[Start of section]

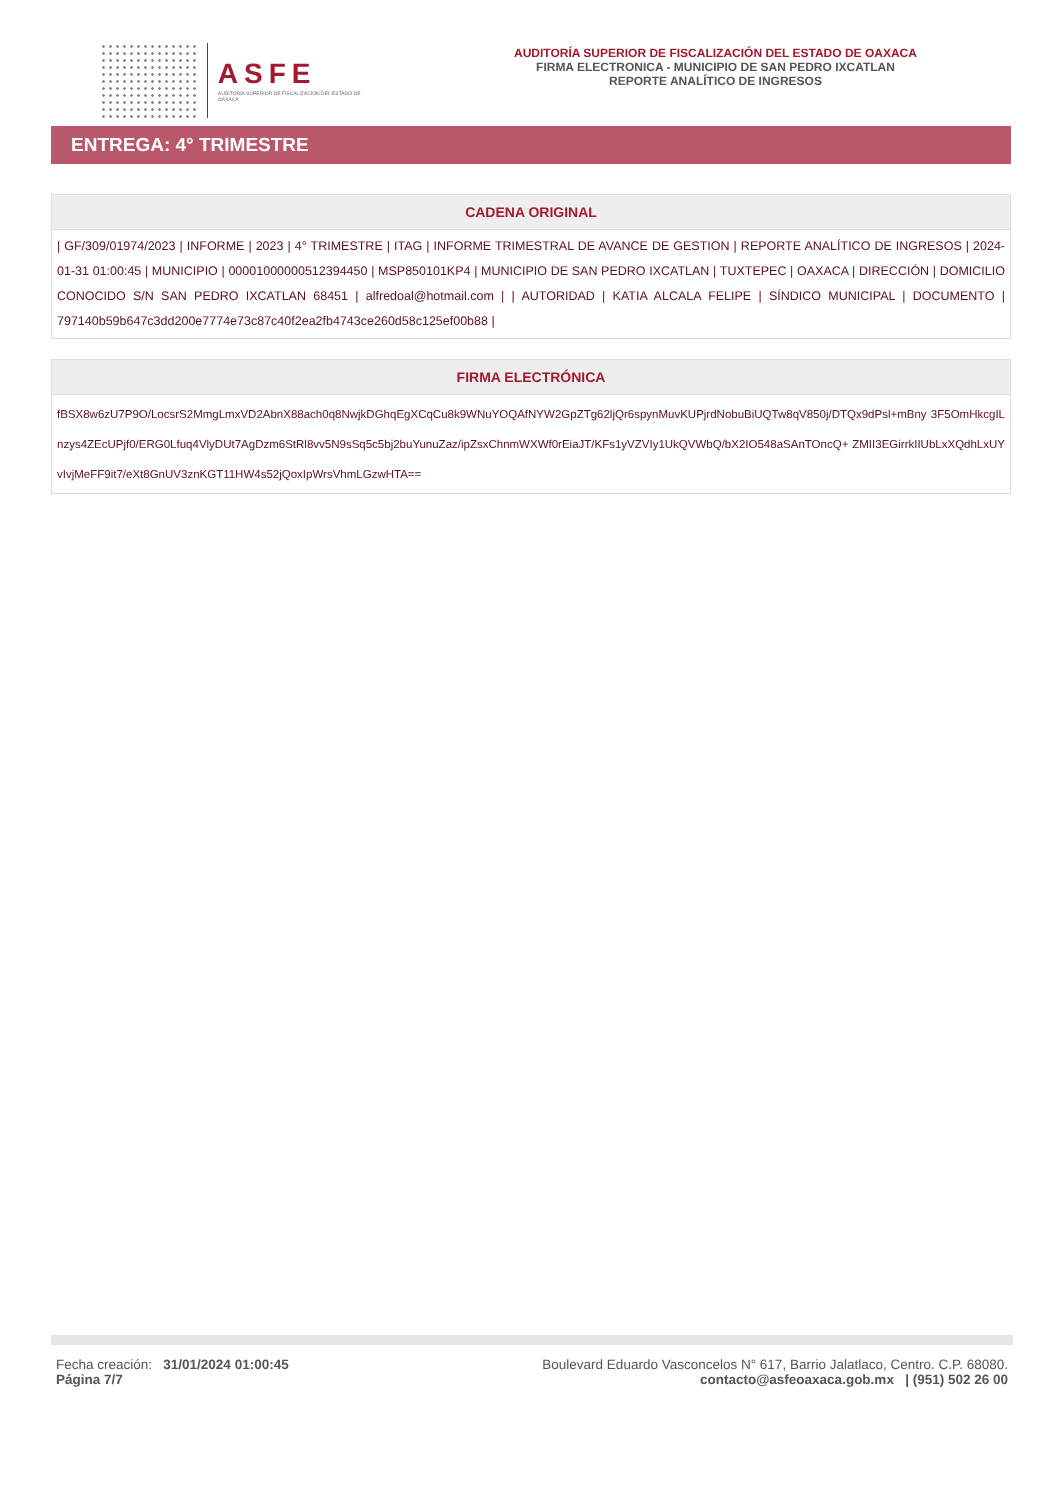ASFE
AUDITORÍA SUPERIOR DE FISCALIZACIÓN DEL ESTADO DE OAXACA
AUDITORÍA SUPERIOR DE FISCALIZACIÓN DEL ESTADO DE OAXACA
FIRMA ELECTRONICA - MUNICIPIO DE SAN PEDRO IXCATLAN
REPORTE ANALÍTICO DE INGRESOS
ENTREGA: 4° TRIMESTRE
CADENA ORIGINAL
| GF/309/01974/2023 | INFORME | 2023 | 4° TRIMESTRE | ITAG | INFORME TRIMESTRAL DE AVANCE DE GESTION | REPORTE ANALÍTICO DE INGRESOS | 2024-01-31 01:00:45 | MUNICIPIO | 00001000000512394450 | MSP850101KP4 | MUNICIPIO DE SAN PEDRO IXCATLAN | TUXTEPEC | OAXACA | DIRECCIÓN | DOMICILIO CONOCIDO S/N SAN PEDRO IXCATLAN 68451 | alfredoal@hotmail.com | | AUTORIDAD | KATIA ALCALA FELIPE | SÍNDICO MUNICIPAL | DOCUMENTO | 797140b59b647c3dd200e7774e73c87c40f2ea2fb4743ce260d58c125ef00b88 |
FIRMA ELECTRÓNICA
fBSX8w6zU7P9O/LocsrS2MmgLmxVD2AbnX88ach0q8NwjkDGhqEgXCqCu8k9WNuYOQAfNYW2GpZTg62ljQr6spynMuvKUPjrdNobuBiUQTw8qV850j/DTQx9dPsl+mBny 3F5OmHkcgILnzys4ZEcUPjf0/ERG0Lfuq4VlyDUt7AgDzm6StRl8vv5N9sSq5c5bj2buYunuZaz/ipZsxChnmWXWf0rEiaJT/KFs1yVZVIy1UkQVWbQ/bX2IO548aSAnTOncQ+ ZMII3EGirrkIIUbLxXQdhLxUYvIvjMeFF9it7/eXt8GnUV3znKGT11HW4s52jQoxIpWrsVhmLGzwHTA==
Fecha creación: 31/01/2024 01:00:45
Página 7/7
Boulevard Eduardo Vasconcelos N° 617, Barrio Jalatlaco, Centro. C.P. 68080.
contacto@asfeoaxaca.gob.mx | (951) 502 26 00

[End of section]

◆ WHAT THE TASK REQUIRES ◆
From the records above, tally every line that contains the string "MUNICIPIO"; the reply consists of that number alone.

◆ COMPLETED TASK ◆
2